Weaver lays out a roadmap for testing these ideas. Rather than looking for specific pathogens that cause Alzheimer’s, he suggests broadly looking at how beta-amyloid may lead to inflammation in the brain. Next, he says, scientists would need to figure out exactly how beta-amyloid stimulates the brain’s immune cells.
Two signalling molecules within the brain regulate its immune system — L-tryptophan and L-arginine; L-tryptophan may even part of the building block for neurotransmitters. They also prevent further accumulation of beta-amyloid plaques. Low levels of L-tryptophan are also associated with cognitive dysfunction in Alzheimer’s disease. These molecules are key ingredients for other important signals within the brain. It’s the first step of an important biological recipe responsible for creating many different end-products called metabolites.
“We are very excited in our lab,” says Weaver. “We think that this autoimmune theory is sound and represents a significant conceptual step forward.”

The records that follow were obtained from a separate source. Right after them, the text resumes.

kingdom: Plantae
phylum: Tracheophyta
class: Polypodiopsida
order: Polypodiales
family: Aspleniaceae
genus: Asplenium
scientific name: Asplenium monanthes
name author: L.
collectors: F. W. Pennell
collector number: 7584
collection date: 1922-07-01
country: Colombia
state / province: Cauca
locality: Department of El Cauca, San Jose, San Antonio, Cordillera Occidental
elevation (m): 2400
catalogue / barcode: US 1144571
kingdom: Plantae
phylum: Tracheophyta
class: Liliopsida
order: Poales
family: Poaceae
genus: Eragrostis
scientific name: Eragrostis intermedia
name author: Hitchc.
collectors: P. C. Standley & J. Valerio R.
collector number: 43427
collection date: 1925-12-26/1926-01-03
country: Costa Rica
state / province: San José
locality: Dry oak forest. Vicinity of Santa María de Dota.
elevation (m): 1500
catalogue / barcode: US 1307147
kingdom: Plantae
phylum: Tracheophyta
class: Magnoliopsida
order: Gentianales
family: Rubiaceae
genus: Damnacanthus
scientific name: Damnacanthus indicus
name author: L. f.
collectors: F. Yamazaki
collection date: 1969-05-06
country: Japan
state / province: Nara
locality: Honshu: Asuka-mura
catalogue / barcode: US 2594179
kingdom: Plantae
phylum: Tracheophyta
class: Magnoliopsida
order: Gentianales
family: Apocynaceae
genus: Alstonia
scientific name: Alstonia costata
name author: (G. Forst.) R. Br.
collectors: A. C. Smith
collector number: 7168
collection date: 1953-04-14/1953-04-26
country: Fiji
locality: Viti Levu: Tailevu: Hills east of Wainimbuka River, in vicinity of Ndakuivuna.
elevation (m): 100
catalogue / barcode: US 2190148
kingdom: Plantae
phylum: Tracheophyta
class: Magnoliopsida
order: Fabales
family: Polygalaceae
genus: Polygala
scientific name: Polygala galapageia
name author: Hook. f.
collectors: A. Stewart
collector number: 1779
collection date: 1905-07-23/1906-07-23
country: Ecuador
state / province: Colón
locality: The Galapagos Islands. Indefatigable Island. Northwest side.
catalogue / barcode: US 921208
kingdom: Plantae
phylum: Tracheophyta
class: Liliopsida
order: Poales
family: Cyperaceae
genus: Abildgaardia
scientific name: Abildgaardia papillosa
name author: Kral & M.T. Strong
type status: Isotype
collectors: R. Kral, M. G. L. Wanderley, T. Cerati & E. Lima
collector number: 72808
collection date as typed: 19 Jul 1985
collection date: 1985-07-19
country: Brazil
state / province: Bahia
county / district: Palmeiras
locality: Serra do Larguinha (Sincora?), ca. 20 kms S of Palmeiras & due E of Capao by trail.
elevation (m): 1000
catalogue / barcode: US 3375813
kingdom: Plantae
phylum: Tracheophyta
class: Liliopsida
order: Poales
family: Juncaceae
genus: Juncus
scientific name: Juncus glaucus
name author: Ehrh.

So, can a tryptophan-rich diet prevent or treat Alzheimer’s? Possibly. Some scientists have proposed treatments based on the communication pathway of the microbiota-gut-brain axis. For example, by enhancing the activity of specific gastrointestinal microbiota, the body can produce neuroactive tryptophan metabolites to intervene and treat neurodegenerative conditions.
According to World Health Organisation data, there are about 50 million people living with dementia in the world, with 10 million new cases every year. One person is diagnosed every three seconds. The Alzheimer’s Association reports the risk of developing Alzheimer’s for a woman at age 65 is about 1 in 6, while for a man it’s nearly 1 in 11.